While we do want/need the software-generated users to be hosts of meetings, we’re probably going to want to restrict software-generated users’ such that they (as well as their software-generated meetings) are as tightly controlled by actual staff users as possible. Not scheduling their own meetings manually or manually altering software-scheduled meeting information after-creation.
Likewise, recording is an important feature - we’d need to make sure that recordings are automatically set up to run, and end up under the access/control of the staff and not the software-generated user once the meeting is over.
Are the above scenarios things we can control during user/meeting creation or update?

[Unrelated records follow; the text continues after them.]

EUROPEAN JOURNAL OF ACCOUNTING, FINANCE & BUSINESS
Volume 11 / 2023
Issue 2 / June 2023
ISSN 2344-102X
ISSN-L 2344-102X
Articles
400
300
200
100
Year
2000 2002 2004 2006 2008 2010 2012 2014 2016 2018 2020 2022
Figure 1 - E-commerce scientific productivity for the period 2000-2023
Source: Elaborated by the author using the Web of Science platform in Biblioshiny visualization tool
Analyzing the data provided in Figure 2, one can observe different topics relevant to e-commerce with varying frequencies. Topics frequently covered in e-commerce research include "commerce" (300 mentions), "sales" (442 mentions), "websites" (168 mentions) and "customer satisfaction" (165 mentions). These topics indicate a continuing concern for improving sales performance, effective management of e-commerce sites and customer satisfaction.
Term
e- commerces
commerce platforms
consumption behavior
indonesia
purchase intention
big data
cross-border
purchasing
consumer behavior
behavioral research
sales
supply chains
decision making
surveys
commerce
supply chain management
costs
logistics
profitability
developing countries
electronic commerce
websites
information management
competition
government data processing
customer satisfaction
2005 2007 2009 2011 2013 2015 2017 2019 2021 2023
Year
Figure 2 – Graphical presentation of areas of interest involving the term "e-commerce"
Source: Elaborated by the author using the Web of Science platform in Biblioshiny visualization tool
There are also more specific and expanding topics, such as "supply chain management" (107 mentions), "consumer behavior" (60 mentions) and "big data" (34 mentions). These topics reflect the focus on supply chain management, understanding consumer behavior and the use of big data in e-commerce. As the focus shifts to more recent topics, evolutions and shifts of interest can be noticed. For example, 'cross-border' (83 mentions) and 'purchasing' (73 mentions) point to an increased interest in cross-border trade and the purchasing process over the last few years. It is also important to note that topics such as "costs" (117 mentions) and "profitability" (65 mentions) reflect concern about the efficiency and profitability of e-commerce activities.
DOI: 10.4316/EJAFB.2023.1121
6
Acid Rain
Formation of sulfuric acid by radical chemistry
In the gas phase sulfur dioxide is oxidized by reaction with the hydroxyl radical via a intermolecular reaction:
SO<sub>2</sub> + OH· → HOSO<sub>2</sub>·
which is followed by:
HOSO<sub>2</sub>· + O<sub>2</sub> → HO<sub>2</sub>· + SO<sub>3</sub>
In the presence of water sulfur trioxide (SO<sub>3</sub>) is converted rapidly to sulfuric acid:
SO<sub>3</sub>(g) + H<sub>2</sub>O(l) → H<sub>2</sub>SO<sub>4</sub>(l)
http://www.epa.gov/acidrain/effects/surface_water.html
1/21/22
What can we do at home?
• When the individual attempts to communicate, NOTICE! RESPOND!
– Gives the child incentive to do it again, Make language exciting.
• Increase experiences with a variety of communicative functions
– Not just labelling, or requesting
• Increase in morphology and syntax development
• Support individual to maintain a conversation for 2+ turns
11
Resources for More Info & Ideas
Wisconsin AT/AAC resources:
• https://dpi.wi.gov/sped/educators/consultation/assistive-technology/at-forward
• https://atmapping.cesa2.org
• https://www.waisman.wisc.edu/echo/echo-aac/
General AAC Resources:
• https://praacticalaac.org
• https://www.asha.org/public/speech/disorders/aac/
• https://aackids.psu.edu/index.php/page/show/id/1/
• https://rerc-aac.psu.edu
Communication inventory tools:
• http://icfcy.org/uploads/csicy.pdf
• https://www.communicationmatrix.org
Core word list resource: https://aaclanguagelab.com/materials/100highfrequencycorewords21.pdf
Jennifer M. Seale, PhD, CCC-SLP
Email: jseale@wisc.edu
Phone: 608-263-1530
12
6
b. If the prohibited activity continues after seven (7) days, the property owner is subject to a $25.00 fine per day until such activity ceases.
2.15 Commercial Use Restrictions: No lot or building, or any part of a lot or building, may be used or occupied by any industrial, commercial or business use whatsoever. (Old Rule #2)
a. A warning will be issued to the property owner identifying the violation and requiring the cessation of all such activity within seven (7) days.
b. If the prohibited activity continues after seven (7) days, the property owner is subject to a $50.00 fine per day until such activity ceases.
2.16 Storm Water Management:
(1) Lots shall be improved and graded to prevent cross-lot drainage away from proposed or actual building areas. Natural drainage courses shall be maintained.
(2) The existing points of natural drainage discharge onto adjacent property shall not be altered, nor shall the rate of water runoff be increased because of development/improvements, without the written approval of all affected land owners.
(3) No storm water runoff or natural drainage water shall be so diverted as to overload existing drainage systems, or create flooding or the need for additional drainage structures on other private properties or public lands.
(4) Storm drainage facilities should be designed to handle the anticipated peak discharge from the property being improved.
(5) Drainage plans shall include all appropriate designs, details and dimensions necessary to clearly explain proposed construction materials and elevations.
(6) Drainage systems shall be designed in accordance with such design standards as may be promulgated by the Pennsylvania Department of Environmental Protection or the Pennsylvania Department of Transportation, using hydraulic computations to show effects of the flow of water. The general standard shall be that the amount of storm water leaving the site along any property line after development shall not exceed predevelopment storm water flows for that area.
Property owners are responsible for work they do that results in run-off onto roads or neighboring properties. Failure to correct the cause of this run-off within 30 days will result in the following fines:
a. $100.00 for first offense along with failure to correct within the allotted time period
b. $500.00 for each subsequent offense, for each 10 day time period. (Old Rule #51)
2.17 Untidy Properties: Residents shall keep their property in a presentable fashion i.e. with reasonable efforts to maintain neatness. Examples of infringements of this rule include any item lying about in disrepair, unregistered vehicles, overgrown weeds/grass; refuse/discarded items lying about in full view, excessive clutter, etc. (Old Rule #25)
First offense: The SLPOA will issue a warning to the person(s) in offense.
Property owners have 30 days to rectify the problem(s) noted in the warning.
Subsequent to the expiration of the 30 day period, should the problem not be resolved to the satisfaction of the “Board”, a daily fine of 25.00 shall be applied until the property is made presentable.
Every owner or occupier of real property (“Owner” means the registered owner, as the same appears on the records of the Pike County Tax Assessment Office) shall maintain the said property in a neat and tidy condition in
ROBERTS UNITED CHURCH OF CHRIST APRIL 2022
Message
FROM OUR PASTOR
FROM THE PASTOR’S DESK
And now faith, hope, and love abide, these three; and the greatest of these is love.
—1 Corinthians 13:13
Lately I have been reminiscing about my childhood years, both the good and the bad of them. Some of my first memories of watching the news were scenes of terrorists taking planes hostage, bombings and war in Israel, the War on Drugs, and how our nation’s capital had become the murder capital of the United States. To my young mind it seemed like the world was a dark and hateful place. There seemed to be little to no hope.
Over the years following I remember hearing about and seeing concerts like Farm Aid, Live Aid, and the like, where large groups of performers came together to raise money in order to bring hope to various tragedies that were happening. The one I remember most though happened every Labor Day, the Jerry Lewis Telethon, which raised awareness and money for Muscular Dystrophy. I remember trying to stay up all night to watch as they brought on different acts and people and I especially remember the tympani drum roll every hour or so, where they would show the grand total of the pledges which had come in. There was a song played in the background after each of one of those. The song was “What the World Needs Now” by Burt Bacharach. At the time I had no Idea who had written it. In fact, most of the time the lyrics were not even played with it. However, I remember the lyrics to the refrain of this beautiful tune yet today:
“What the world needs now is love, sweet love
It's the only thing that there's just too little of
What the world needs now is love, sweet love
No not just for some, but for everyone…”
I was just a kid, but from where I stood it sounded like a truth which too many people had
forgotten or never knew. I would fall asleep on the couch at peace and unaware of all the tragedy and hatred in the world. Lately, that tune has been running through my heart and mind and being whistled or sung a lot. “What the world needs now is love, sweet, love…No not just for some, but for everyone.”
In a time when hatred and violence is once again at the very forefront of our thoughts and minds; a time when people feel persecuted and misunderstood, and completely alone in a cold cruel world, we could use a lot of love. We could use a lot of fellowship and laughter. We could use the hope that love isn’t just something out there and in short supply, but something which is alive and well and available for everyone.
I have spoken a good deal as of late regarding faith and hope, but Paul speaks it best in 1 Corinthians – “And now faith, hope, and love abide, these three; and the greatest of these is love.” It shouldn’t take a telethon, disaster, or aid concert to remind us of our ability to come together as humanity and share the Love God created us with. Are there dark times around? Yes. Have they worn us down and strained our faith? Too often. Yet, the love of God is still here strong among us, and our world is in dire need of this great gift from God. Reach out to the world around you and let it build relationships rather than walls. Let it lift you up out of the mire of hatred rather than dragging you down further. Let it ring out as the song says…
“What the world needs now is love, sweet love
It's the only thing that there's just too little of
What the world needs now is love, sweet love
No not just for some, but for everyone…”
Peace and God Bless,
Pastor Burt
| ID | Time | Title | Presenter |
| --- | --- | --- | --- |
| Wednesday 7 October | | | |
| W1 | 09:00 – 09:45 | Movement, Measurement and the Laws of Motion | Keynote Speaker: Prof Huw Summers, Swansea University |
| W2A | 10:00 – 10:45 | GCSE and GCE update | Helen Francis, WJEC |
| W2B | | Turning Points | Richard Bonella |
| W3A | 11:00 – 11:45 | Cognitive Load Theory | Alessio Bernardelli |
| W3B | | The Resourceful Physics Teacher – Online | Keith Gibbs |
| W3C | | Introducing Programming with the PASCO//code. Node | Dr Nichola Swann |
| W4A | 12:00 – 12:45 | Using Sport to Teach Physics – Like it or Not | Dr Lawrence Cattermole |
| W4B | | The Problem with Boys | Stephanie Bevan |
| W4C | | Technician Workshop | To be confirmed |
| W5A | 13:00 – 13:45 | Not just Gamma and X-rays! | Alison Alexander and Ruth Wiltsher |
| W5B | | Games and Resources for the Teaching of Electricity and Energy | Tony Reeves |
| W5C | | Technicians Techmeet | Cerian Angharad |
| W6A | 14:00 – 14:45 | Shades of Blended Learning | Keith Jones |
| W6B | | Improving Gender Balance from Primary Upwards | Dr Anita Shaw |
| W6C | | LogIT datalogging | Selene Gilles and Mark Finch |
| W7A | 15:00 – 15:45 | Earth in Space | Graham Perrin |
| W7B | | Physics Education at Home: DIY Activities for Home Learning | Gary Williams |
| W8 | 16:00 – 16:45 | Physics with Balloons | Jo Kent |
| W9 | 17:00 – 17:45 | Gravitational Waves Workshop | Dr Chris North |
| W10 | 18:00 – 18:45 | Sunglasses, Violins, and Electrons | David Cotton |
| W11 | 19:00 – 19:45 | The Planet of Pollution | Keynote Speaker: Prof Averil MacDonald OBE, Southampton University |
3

In terms of e-mail addresses to set users up under, I see that it’s possible to get a bounce if their e-mail is already registered with a Zoom account. Does Zoom support username+parameter@domain.tld format e-mail addresses for user creation such that we can create Zoom users intended for use with our meetings even if their original address (username@domain.tld) address is already registered with Zoom in some capacity?
That account type article is super helpful, thanks!
What attributes govern whether or not a user can schedule their own meetings or who has control over these users/meetings?
Can you clarify your use case surrounding this question?
Essentially, we want to set up vendor type users as hosts of meetings that they will be delivering (distance educational sessions) - but they remain at the core of the service a type of user, so the concern is that they not have too much ability to access and mess with their zoom settings beyond hosting the meetings to which they are automatically assigned. Those settings would ideally be something staff could manage, but not users.
Is it possible to adjust recording settings in such a way as to record multiple users’ meetings under a single (staff) user’s account? Like, regardless of which of the hypothetical vendor types delivers a distance learning session, the staff’s account receives/has access to the recording (rather than the vendors themselves).
Effectively we want to make the Zoom aspect of the service delivery as automatic/hands-off as possible for both the primary hosts (I am assuming the staff would need to be secondary hosts at least, but if all the staff are primary hosts we run into issues with limited numbers of concurrent per-staff-member meetings faring poorly against a potentially unlimited number of scheduled distance-learning sessions).
Given that we want this to be fairly unobtrusive (like we don’t want to take over the Zoom accounts of vendors who may well have/use those accounts for other entirely distinct purposes, only create accounts with us for our service) adding existing users seems like it won’t really be necessary.